It is week one and our Research Assistants and group from the German School in Helsinki arrived in Split safe and sound. We boarded the bus to the research base at the terrestrial site but we would not go there straight away and on the way stopped off to visit Skradin. Skradin is a small town in the Šibenik-Knin County, in the north of Dalmatia and marks the gateway to the beginning of the Krka National Park where our research will be taking place. The entire town core represents a protected cultural monument.

Upon arrival we ate a tradition Croatian lunch at the Cantinetta restaurant, our dishes ranged from the tradition stewed beef, marinated to within an inch of its life and cooked so slowly that it melted in the mouth to the Black Cuttlefish Risotto. Those who had chosen the risotto were rather alarmed and almost put off by its appearance, as ink from the cuttlefish is added turning the whole dish (and your mouth) black, however it tasted, they assured me, fantastic.

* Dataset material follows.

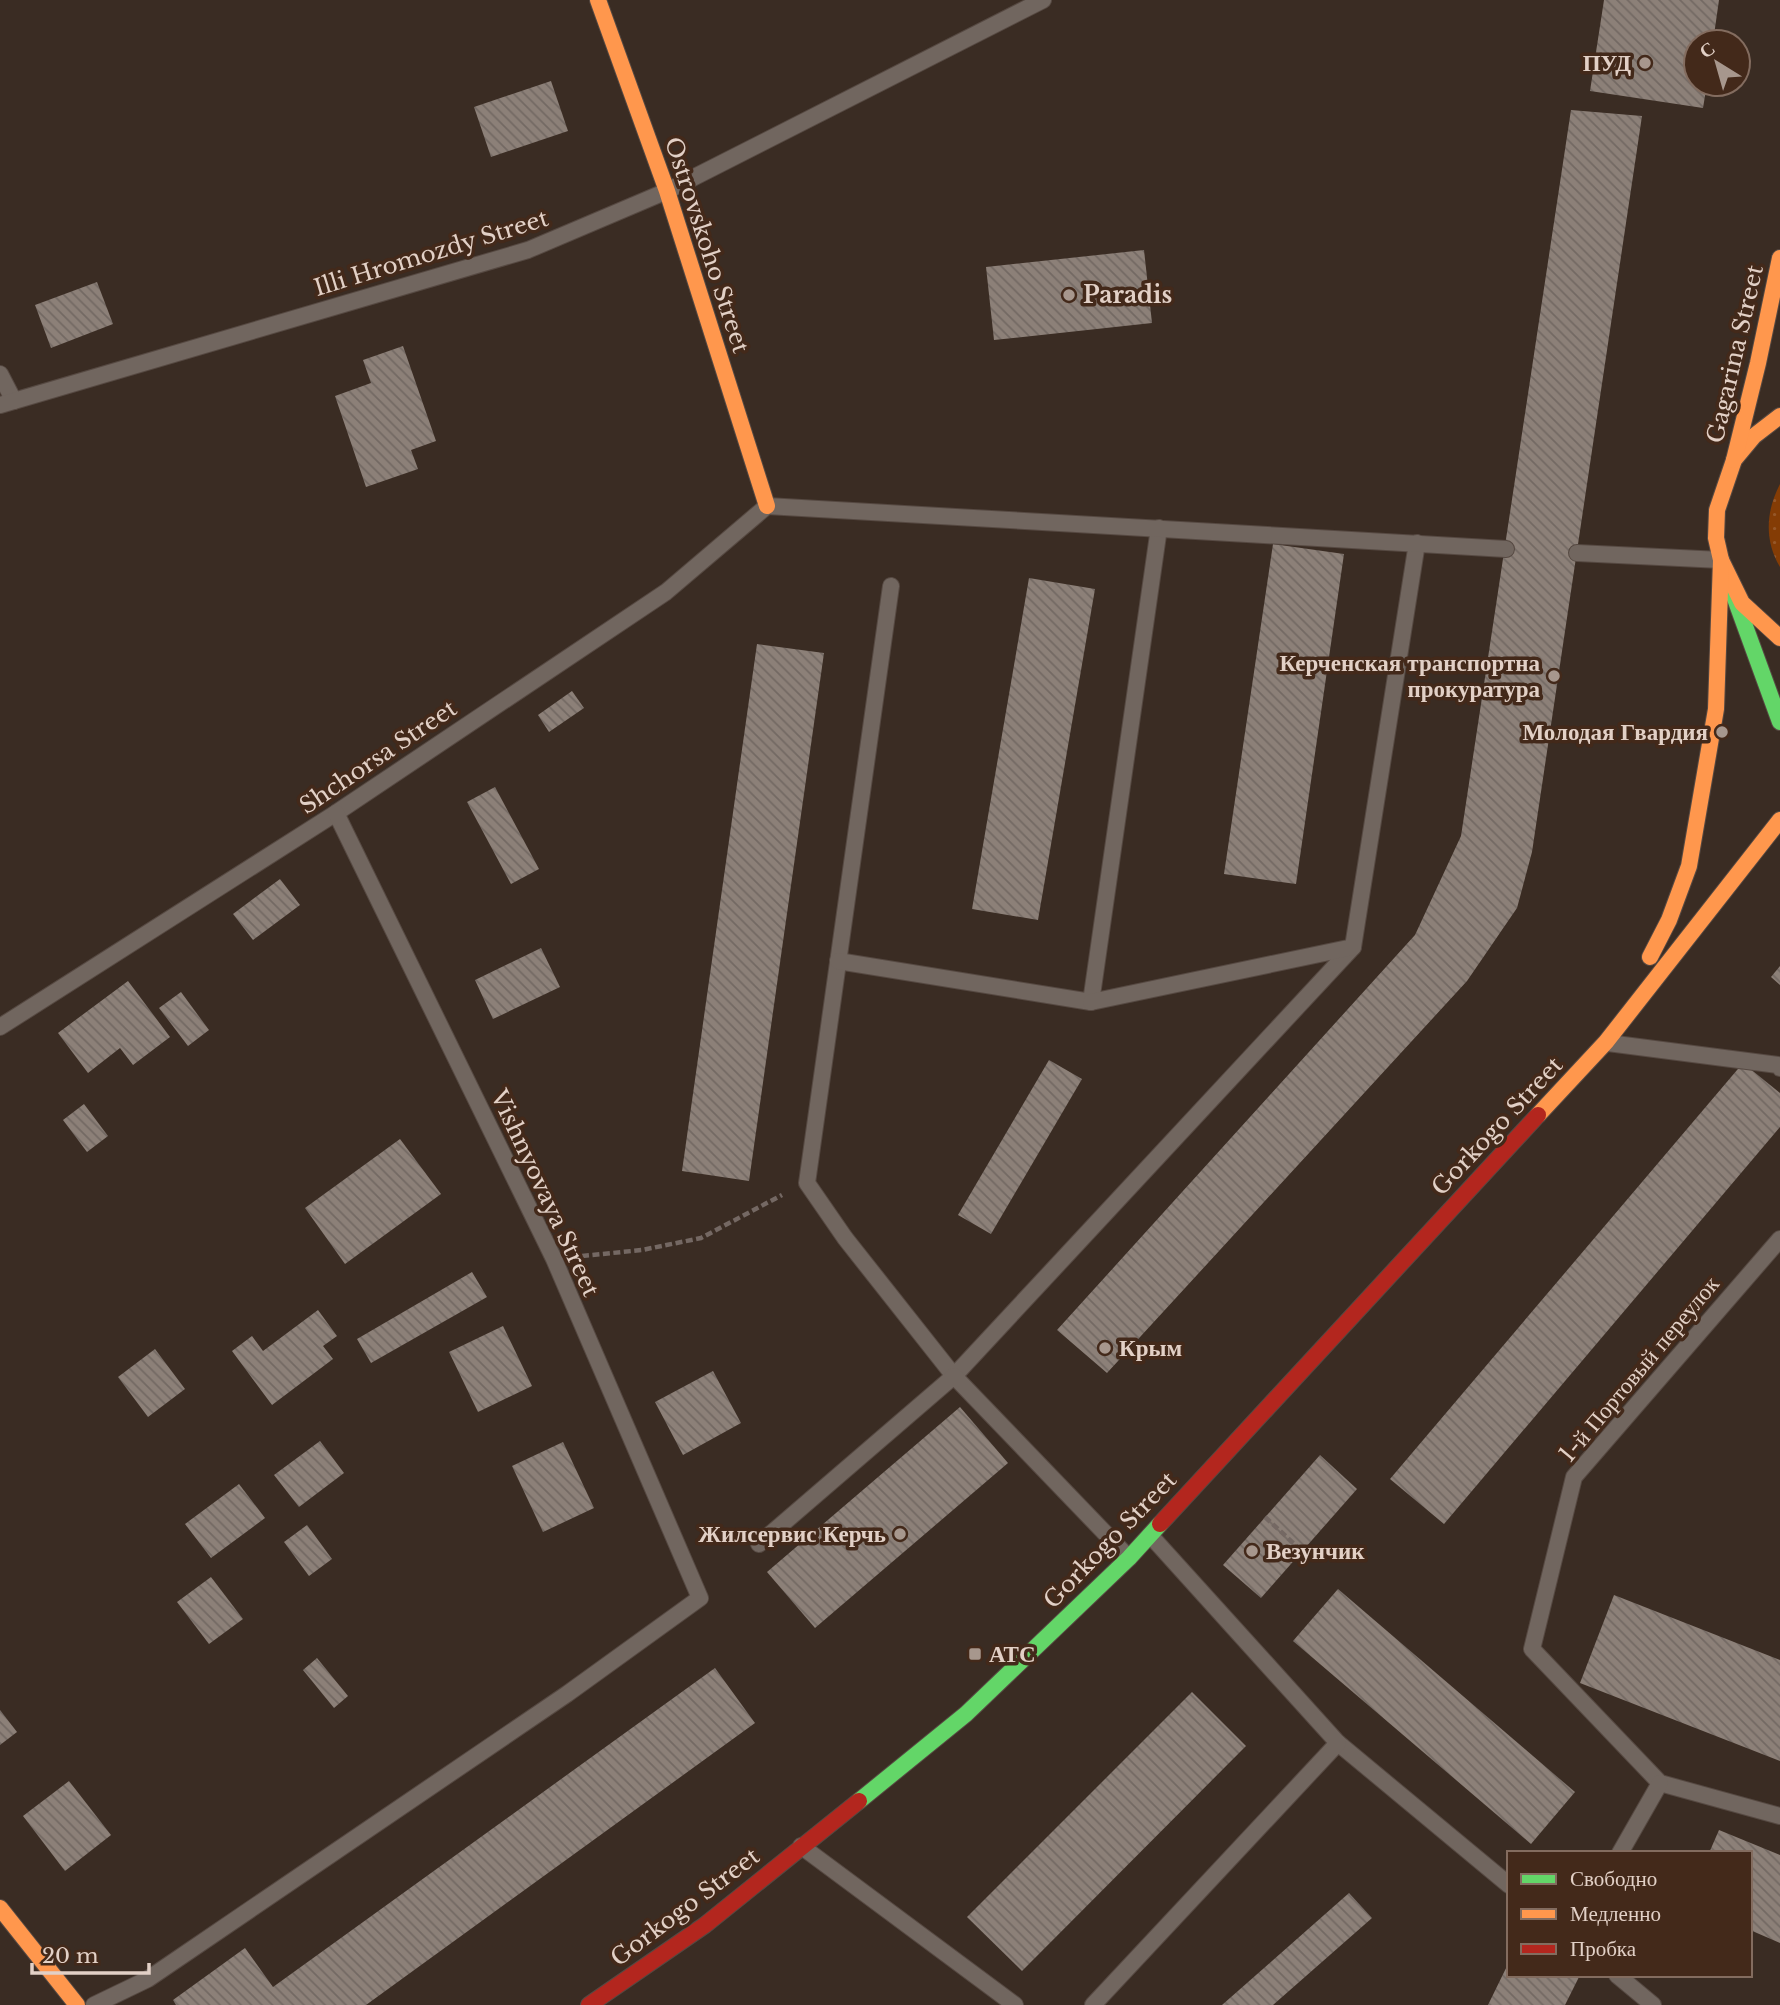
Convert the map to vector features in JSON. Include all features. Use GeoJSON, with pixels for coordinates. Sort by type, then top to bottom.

Well fed and watered we embarked upon our adventure, we squeezed through the tiny streets, not easy for a group of 35! We were going in search of a 13th century fort constructed on the site of an ancient city from the liburnium period (as early as the 4th century BC).

The climb was not an easy one and it seemed that we would never reach the top; we were encouraged to continue by a sign promising us that we were heading in the right direction. 

We reached the top of the hill and enjoyed the breathtaking view of Skradin and the Krka river all around us and after making the most of such an incredible photo opportunity we turned to see the fort perched on a hill behind us.The Opwall volunteers stormed the fort without hesitation and took it for their own!

The view from here was even more sensational and many selfies were made!

With the arrival of some tourists we decided it was best to get out of their way and head back down to the town. We had definitely earned an ice cream!

The research assistants explored the narrow streets, taking in the rich history and soaking up the charmimg atmosphere, while the German School of Helsinki found the concrete beach and paddled in the river with the swans.

A few of us managed to stop by the Serbian Orthodox Church of St. Spyridon which was built in 1868. Because of its cultural, historical and artistic value, St. Spyridon was previously protected as a cultural monument in Croatia. During the wars in the 20th century, the church was badly damaged, and all the icons, except the cross of the Crucifixion were relocated. In 2010 work began on an extensive restoration and conservation project, seeing many of the icons replaced or reconstructed.

At the church I was greeted by a monk from the Krka monastery who told me that the church is now under the care of the monastery, which is located near our base in Kistanje and is the starting point for some of our survey transects. He also showed me bottles of the very fine wine made by the monks, however I politely declined his offer to try some at this time! By coincidence the conservation of the church was in part funded by the Cantinetta restaurant where we had eaten lunch.

We ended the afternoon in the park, some were brave enough to attempt the zip wire while others preferred to rest on a bench and enjoy the scenery.

As the late afternoon sun watched over us and the famous Krka wind began to blow we played the name game before boarding the bus to the research base in Kistanje, all of us having enjoyed the relaxation before the real work begins!